Gather the lines below that include the string "local", copying each in full.
◇ ◇ ◇ ◇ ◇ ◇ ◇
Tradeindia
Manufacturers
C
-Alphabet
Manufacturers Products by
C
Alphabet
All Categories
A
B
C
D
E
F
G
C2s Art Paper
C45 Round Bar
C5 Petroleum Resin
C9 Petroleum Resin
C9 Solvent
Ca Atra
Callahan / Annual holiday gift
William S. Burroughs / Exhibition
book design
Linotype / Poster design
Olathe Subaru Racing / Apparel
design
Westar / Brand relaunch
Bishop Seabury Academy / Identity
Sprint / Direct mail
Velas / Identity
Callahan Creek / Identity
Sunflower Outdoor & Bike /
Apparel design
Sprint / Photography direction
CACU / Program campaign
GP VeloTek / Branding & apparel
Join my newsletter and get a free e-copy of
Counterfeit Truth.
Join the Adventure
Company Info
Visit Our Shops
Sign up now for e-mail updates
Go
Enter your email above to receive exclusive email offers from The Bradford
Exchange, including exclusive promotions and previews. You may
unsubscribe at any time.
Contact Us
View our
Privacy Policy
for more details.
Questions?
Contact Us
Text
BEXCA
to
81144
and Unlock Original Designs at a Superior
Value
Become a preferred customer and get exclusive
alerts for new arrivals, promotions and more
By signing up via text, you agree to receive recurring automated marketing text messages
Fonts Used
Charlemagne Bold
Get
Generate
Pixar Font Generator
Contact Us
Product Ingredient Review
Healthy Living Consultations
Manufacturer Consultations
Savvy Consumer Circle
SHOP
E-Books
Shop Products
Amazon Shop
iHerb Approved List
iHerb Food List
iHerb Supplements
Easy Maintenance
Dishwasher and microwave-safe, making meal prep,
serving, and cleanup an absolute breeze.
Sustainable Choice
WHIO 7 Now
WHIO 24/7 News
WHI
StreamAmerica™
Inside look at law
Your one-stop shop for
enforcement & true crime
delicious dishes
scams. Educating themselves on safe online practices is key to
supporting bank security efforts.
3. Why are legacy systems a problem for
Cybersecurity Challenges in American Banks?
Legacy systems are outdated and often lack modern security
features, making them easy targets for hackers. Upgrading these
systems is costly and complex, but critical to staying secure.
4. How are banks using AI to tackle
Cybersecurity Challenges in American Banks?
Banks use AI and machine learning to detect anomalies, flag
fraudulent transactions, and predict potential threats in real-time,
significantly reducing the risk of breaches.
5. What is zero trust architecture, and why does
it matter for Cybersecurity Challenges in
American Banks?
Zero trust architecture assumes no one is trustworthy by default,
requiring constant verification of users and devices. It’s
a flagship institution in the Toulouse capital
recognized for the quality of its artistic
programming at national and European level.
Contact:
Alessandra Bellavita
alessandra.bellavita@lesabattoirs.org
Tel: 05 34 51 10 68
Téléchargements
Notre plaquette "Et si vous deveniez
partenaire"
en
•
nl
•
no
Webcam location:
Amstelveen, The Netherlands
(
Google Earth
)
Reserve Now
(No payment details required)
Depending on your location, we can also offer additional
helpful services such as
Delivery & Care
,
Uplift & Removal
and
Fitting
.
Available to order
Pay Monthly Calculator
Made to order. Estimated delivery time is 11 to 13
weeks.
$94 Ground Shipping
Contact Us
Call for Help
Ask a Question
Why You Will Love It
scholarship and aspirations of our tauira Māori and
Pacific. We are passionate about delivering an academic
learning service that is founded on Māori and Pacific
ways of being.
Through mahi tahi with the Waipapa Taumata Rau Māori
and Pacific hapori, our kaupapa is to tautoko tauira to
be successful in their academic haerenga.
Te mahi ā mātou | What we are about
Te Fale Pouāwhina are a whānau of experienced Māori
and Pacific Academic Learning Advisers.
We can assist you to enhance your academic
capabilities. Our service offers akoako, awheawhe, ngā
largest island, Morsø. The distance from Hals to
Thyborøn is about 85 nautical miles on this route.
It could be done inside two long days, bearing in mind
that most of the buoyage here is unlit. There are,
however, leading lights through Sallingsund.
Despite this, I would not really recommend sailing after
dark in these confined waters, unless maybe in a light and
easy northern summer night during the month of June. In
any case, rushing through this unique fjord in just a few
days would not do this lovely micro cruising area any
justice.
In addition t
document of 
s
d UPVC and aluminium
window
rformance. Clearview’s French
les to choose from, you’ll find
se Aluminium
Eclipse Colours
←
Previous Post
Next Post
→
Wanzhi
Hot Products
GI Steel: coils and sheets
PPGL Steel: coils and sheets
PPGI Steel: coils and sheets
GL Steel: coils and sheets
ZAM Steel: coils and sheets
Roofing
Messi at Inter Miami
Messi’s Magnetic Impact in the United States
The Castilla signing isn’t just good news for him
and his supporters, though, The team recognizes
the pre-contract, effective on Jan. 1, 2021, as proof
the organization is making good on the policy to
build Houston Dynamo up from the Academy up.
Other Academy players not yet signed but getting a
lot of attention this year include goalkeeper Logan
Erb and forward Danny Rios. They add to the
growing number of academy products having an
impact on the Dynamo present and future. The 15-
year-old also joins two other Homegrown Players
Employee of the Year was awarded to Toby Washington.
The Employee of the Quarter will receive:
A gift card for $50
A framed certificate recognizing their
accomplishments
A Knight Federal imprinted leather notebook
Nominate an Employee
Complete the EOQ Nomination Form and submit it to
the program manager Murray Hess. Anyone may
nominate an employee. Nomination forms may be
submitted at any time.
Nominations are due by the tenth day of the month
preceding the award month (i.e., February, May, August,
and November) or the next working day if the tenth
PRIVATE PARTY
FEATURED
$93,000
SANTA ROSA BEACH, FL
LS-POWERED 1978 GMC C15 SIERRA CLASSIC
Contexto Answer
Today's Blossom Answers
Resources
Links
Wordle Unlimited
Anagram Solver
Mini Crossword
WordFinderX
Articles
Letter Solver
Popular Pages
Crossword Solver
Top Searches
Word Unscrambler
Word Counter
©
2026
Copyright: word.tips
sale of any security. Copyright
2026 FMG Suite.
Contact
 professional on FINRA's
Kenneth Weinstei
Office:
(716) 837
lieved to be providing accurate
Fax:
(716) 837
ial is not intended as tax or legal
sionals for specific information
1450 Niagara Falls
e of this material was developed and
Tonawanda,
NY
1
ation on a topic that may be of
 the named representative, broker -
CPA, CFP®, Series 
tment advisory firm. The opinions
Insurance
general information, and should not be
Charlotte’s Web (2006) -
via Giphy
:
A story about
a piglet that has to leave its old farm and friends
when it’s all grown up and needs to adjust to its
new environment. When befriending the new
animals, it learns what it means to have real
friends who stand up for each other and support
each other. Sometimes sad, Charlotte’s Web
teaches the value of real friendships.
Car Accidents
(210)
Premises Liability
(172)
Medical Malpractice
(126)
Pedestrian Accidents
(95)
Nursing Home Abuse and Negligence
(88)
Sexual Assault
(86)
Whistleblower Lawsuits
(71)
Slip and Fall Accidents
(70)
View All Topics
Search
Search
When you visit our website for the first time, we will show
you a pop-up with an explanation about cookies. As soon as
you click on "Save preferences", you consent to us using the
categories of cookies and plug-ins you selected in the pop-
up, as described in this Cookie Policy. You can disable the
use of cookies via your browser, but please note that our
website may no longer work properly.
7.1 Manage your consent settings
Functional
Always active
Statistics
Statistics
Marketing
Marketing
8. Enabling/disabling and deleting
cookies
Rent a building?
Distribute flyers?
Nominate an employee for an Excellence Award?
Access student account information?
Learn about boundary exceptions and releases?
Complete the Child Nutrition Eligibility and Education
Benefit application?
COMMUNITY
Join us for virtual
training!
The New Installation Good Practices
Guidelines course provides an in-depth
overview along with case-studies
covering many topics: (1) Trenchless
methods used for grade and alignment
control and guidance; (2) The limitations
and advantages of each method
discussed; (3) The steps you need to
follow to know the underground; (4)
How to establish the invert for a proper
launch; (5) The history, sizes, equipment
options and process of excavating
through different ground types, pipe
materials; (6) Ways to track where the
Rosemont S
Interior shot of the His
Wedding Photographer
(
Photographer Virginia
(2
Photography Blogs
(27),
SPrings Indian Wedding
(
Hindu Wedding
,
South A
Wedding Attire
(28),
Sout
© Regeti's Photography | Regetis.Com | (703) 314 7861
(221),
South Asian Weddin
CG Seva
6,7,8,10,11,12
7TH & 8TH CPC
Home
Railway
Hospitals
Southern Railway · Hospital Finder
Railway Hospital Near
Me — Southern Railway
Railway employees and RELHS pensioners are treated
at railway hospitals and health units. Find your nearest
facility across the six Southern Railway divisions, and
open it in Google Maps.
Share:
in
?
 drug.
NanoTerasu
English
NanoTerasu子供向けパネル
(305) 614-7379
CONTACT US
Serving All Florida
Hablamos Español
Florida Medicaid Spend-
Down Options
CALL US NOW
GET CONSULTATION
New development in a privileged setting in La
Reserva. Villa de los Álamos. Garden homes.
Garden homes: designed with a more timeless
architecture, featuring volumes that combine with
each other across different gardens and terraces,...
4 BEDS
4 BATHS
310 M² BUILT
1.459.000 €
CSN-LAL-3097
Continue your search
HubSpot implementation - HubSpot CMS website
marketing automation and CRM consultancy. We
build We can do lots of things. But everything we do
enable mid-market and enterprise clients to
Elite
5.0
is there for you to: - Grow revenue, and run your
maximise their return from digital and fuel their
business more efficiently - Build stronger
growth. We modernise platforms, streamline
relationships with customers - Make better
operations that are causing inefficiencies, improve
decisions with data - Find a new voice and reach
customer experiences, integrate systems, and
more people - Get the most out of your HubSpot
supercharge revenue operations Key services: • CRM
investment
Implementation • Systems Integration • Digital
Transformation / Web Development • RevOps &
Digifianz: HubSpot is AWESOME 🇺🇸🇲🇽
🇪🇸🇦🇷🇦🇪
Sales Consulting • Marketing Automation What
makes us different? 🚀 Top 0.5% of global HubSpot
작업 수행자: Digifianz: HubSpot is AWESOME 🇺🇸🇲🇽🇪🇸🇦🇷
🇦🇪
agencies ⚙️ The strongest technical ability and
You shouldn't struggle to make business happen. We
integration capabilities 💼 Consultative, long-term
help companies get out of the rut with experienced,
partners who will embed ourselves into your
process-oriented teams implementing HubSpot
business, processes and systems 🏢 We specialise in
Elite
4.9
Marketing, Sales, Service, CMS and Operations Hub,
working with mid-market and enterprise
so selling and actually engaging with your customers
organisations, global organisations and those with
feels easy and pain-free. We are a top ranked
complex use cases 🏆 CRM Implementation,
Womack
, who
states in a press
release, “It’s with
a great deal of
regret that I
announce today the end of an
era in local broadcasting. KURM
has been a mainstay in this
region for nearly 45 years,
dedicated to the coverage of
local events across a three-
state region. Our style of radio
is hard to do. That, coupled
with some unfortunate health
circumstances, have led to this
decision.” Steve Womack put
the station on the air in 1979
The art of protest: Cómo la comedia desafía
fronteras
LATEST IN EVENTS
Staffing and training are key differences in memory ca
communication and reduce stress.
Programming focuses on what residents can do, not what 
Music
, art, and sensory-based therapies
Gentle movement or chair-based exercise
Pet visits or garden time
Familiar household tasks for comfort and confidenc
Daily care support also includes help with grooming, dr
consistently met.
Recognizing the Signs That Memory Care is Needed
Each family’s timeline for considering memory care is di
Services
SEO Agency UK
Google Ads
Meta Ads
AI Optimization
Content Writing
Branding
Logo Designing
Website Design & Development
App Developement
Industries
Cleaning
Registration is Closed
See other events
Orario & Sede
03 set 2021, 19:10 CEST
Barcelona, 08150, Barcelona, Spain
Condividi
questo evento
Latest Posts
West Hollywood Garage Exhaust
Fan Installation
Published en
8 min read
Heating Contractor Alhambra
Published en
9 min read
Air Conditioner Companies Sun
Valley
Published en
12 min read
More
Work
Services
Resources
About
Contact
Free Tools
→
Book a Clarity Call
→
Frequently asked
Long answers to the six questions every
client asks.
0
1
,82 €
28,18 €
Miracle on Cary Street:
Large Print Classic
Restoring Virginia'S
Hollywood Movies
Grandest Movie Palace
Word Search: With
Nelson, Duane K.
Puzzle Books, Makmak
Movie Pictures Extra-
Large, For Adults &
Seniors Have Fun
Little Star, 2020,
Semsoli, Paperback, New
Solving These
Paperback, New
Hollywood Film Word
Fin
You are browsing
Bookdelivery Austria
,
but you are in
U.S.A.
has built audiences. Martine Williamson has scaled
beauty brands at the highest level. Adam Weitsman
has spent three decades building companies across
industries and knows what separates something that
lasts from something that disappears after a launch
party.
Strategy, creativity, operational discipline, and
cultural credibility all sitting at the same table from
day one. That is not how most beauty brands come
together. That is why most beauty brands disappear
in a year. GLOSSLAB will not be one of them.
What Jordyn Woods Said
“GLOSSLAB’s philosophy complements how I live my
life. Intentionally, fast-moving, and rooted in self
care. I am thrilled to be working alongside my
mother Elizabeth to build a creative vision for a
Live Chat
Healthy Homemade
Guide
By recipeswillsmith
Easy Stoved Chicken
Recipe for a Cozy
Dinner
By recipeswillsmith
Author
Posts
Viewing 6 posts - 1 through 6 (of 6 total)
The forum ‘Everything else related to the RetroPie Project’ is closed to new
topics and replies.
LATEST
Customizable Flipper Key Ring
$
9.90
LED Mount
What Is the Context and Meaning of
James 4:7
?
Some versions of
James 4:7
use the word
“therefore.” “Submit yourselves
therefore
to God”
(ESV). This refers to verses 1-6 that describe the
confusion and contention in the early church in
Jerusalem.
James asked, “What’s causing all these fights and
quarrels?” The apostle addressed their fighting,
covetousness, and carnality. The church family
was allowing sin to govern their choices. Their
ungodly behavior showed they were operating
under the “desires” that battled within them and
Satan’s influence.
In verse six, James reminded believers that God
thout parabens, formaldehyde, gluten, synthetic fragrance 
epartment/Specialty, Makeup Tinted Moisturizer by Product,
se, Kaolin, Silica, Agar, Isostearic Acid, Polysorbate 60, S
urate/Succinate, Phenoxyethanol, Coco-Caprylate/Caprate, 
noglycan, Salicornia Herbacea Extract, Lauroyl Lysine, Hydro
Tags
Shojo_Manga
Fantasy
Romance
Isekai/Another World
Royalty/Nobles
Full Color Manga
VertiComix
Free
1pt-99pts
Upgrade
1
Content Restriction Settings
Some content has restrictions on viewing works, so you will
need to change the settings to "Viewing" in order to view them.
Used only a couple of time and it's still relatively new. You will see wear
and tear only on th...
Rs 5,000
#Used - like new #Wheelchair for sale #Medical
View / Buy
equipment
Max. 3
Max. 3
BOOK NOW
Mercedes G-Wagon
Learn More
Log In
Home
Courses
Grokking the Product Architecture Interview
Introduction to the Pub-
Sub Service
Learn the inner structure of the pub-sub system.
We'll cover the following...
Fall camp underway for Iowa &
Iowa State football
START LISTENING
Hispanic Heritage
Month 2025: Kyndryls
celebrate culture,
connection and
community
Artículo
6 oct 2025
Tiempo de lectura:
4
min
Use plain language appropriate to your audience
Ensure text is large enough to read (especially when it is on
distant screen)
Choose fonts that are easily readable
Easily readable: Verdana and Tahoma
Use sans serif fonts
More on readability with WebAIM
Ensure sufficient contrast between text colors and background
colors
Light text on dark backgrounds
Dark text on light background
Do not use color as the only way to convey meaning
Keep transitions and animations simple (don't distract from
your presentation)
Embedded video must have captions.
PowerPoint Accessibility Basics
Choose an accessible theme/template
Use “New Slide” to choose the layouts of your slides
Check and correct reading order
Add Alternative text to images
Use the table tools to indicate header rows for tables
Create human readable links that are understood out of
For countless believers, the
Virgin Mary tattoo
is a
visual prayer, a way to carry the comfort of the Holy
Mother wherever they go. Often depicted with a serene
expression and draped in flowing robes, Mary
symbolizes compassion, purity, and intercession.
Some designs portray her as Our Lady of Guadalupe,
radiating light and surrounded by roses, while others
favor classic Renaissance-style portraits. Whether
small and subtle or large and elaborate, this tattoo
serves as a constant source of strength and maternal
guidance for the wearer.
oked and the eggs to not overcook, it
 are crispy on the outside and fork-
◇ ◇ ◇ ◇ ◇ ◇ ◇
• WRITTEN SOLUTION
era in local broadcasting. KURM
local events across a three-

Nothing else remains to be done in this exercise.